Why would one choose a nondeterministic algorithm for something as vital as citation keys?
When changing from Mendeley to Paperpile I now must edit each citation Key to fit the nondeterministic Algorithm (in an existing document).
It would be nice if one could choose the format per bibtex automatic export file.
Or if it were simply deterministic, e.g. Mendeley uses authorYYYYtitle
.
Welcome to the forum @DanielHabenicht. We understand this is inconvenient for many, and so the ability to customize BibTeX keys is a feature that we plan to implement in the future. I’ve added your +1 to our internal feature tracker.
Please, Please, Please! Implement this feature. This is the only barrier to actually using paperpile for research.
You can get some inspiration from other apps (BibDesk is what I use before and it deals with citekye pretty well). I use authorYYYY as default and append a, b, c … to duplicate items.
Strong +1. Would be extremely good to be able to have something deterministic, and ideally configurable. When I see “authorYYYYtitle” I remember what the paper is. “authorYYYY-random letters” always makes me go “huh?”
If two users are trying to share the citation key for the same paper, will the two citation keys be identical? (I am not sure, but it seems like the answer is no.)
There are all sorts of predictable issues with a stochastic algorithm, if you imagine how your users will try to use citation keys. So, it is necessary to use a deterministic algorithm.
Something like authorYYYY-title would be great in a lot of cases, except titles can be very long and this might sometimes result in collisions if the first few words in a title are similar.

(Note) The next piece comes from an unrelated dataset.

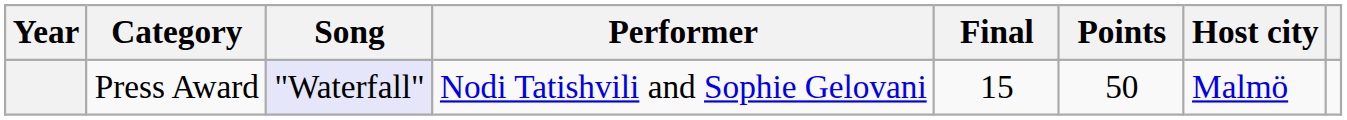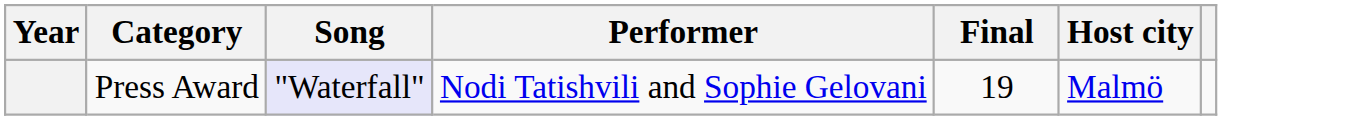- column: Points | 50
Press Award | Final: 15 -> 19
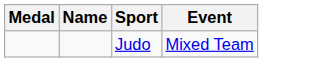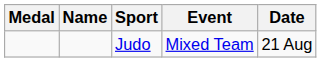+ column: Date | 21 Aug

You might want to consider something like:
authorYYYY-x
- where
x
represents the first 2 characters of the md5sum of the title
Or use the md5sum of the DOI, for example. That way, you always get the same citation key for the same paper (even for different Paperpile users), and it will not collide with a different paper’s citation key.
Giving users the option to customize keys as they see fit would be ideal, especially if the configuration can allow two users to generate identical keys for the same paper.
Thanks for any updates on this issue!
Thanks for your question, @slowkow. First, it is now possible to set your own citation key pattern. In your library, go to Settings > General and click Set citation key pattern.
You can choose a predefined citation key pattern like “Author-Year” or “Author-Title-Year”:
Click Customize pattern to customize the pattern further or create a new pattern, for example with shortened titles (use the titleshort
field).
You can also choose how to handle duplicate keys:
How are you trying to share the paper? In shared folders, the citation key pattern matches that selected by the owner of the shared folder. In shared libraries, citation key patterns follow the Paperpile default pattern.